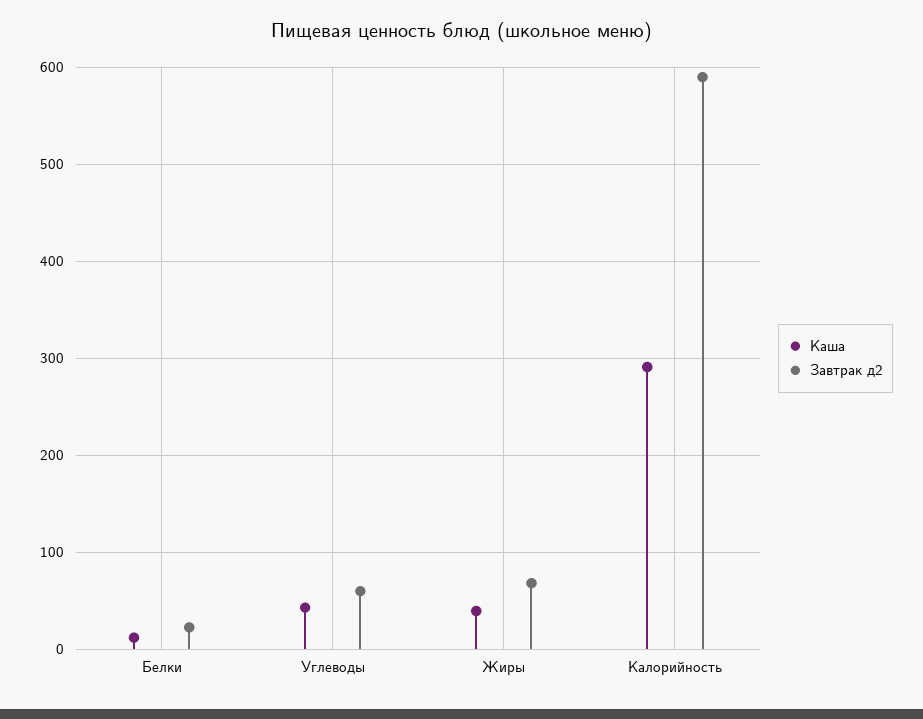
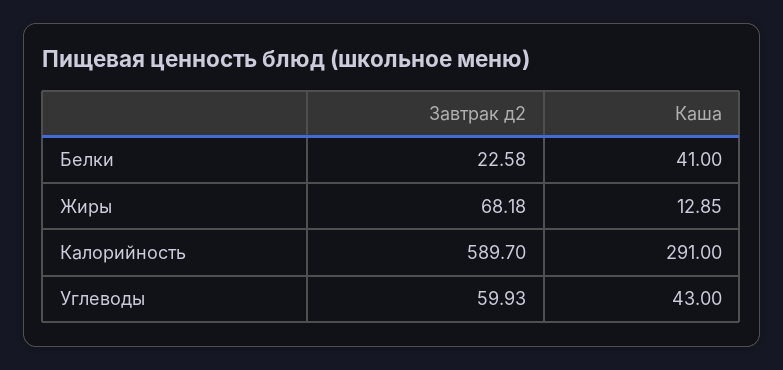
Каша, Белки: 10 -> 41
Каша, Жиры: 40 -> 12.85

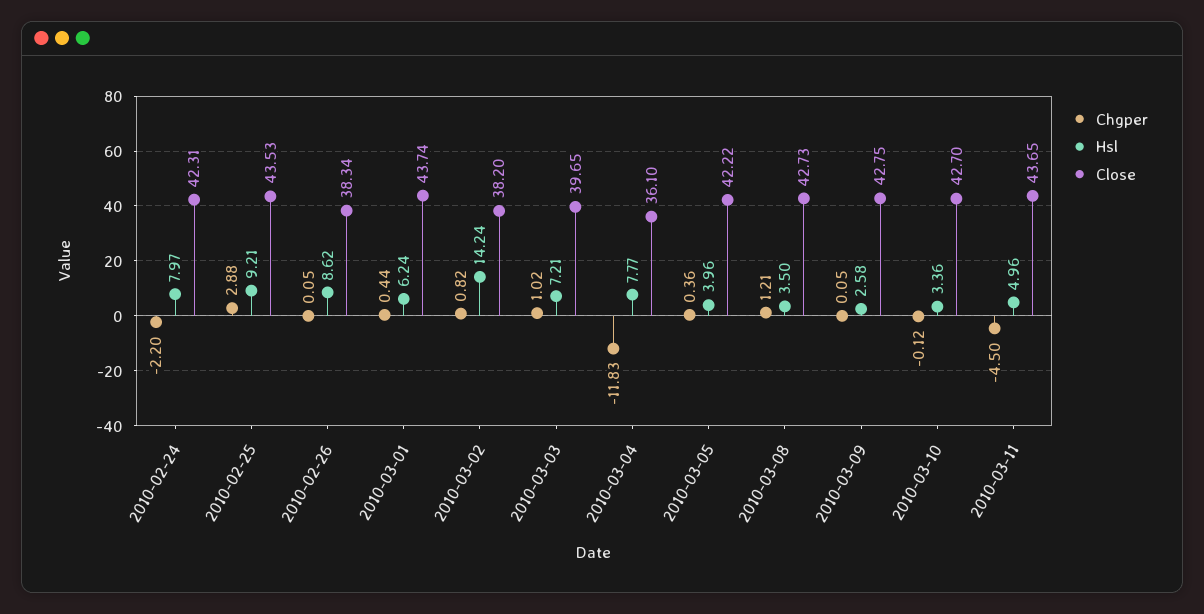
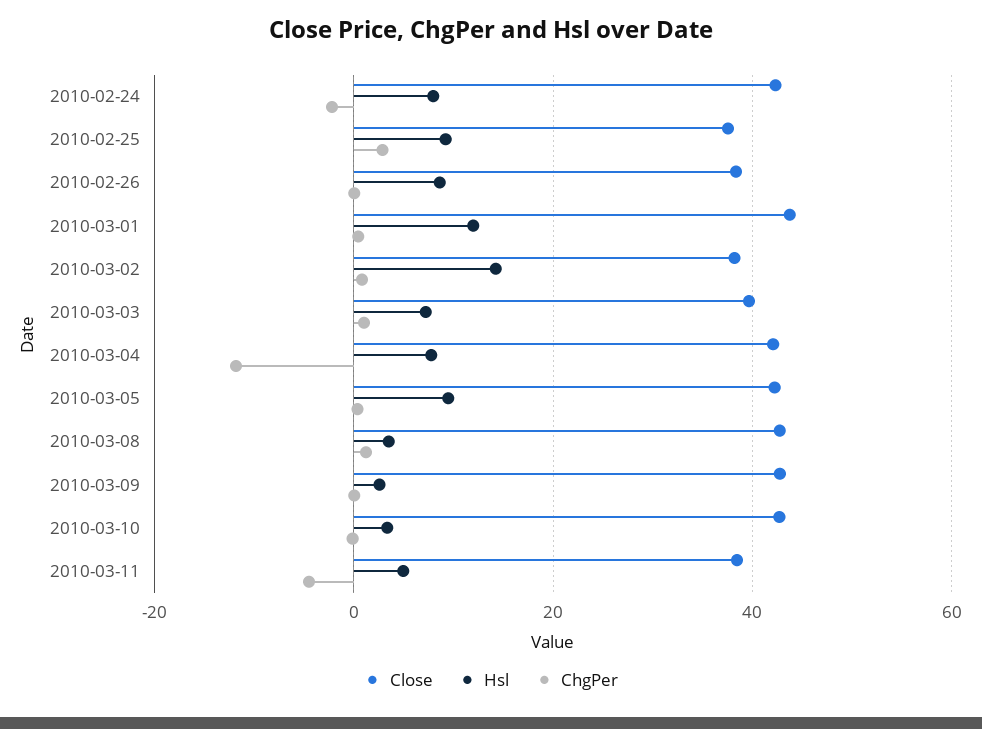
Close, 2010-02-25: 43.53 -> 38
Hsl, 2010-03-01: 6.24 -> 12
Close, 2010-03-04: 36.1 -> 42
Hsl, 2010-03-05: 3.96 -> 10
Close, 2010-03-11: 43.65 -> 38

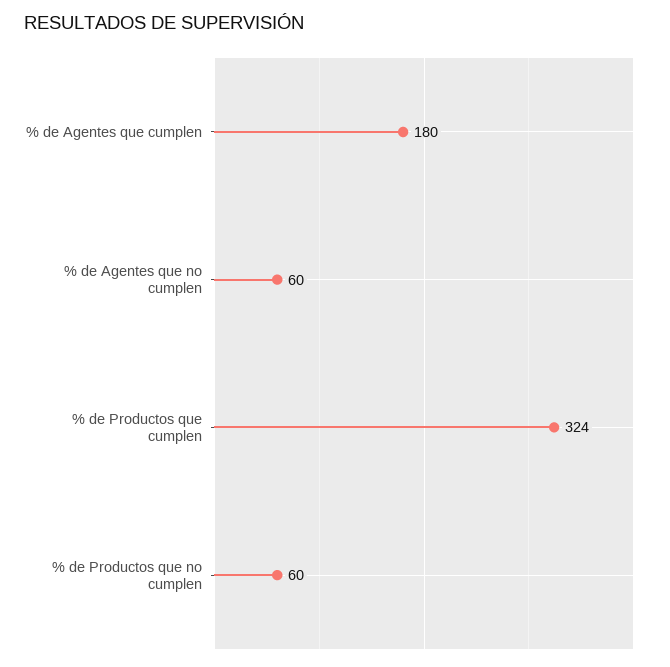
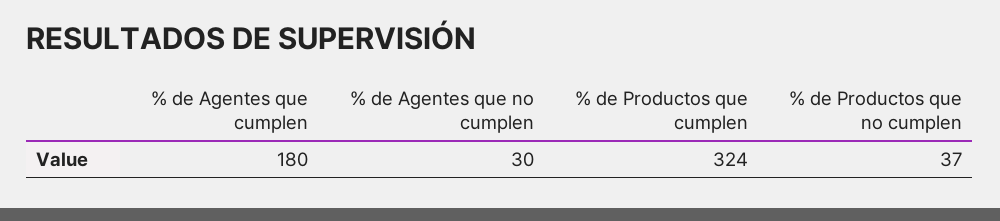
% de Agentes que no cumplen: 60 -> 30
% de Productos que no cumplen: 60 -> 37

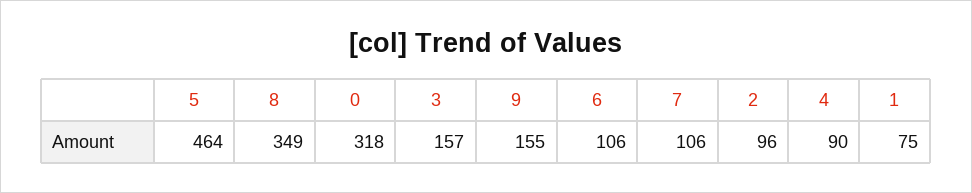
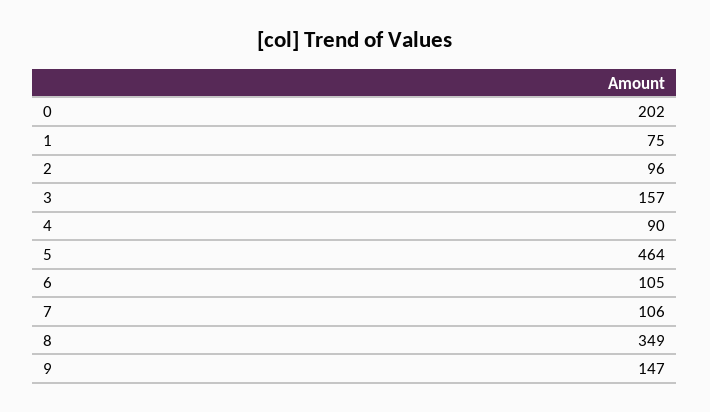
0: 318 -> 202
9: 155 -> 147
6: 106 -> 105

######

__What to produce__.
Reproduce the material word for word, pictures excluded.

__Task solution__.
Каша, Белки: 10 -> 41
Каша, Жиры: 40 -> 12.85

Close, 2010-02-25: 43.53 -> 38
Hsl, 2010-03-01: 6.24 -> 12
Close, 2010-03-04: 36.1 -> 42
Hsl, 2010-03-05: 3.96 -> 10
Close, 2010-03-11: 43.65 -> 38

% de Agentes que no cumplen: 60 -> 30
% de Productos que no cumplen: 60 -> 37

0: 318 -> 202
9: 155 -> 147
6: 106 -> 105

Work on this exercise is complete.